▽

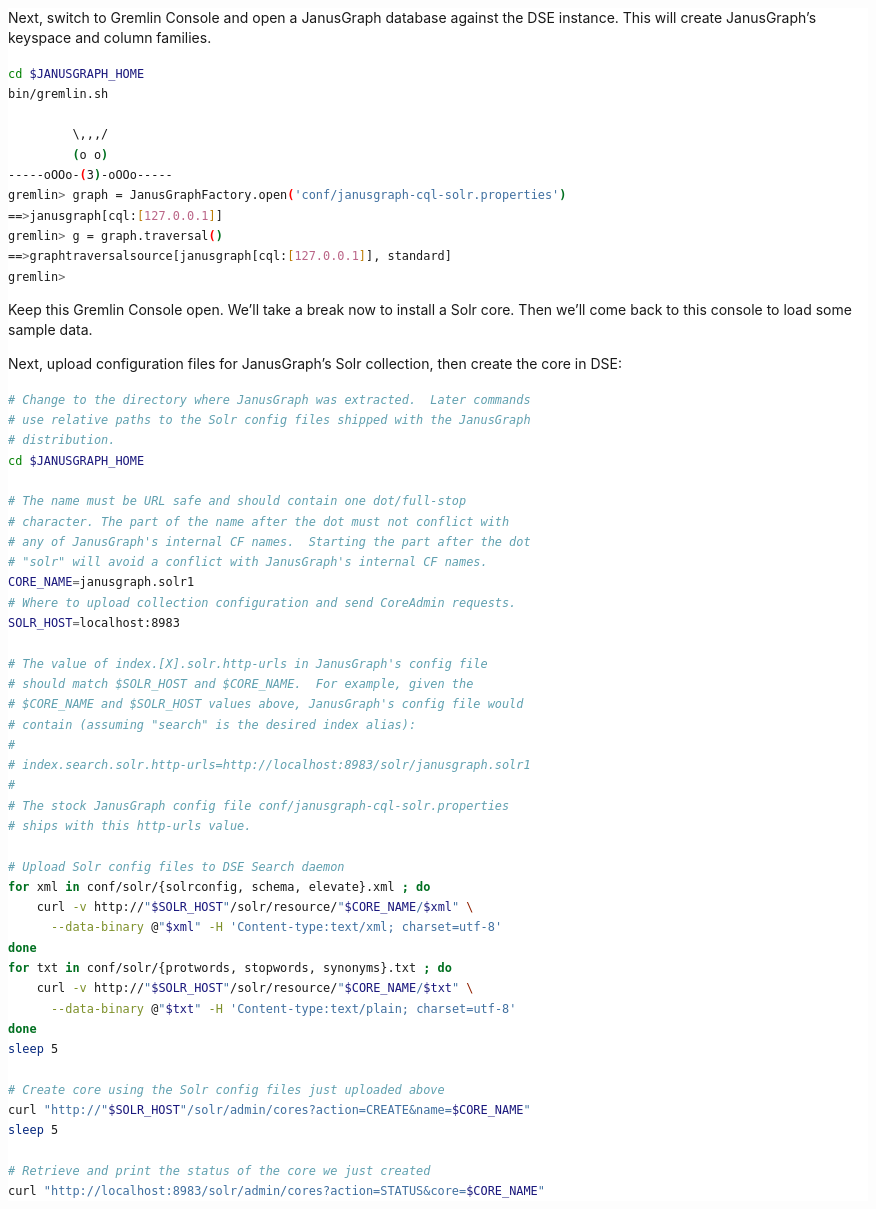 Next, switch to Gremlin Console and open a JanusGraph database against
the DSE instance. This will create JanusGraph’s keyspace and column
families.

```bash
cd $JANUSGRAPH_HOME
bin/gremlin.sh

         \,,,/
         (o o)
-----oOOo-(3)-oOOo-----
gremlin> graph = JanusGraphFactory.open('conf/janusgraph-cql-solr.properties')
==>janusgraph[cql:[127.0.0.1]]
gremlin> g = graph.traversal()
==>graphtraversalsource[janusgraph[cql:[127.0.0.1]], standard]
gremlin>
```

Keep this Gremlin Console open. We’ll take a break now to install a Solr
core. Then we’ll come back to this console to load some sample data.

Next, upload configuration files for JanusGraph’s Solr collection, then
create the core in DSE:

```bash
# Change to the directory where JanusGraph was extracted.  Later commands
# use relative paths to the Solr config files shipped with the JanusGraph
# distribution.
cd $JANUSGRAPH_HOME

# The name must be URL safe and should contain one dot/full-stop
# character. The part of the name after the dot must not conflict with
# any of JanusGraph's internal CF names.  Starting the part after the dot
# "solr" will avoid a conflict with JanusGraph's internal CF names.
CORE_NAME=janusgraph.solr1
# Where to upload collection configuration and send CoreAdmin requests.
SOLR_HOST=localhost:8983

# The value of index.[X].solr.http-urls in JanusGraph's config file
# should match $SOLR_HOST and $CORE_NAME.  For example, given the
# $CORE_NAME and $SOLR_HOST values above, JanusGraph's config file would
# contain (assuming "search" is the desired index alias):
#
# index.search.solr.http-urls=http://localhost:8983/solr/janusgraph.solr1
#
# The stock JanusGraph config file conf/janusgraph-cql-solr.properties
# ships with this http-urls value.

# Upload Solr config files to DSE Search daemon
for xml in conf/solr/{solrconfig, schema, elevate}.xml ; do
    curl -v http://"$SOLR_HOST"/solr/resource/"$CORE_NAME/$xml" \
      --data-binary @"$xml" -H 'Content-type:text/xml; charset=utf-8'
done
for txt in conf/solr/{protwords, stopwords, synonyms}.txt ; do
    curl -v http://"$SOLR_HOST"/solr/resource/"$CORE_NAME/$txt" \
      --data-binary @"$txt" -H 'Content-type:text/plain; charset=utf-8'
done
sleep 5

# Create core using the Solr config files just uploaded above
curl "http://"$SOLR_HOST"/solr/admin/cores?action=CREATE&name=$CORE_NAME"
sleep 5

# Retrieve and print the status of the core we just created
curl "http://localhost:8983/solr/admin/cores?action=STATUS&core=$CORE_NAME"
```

△

The lines of the records that contain the string "names" should be located and copied.

# any of JanusGraph's internal CF names.  Starting the part after the dot
# "solr" will avoid a conflict with JanusGraph's internal CF names.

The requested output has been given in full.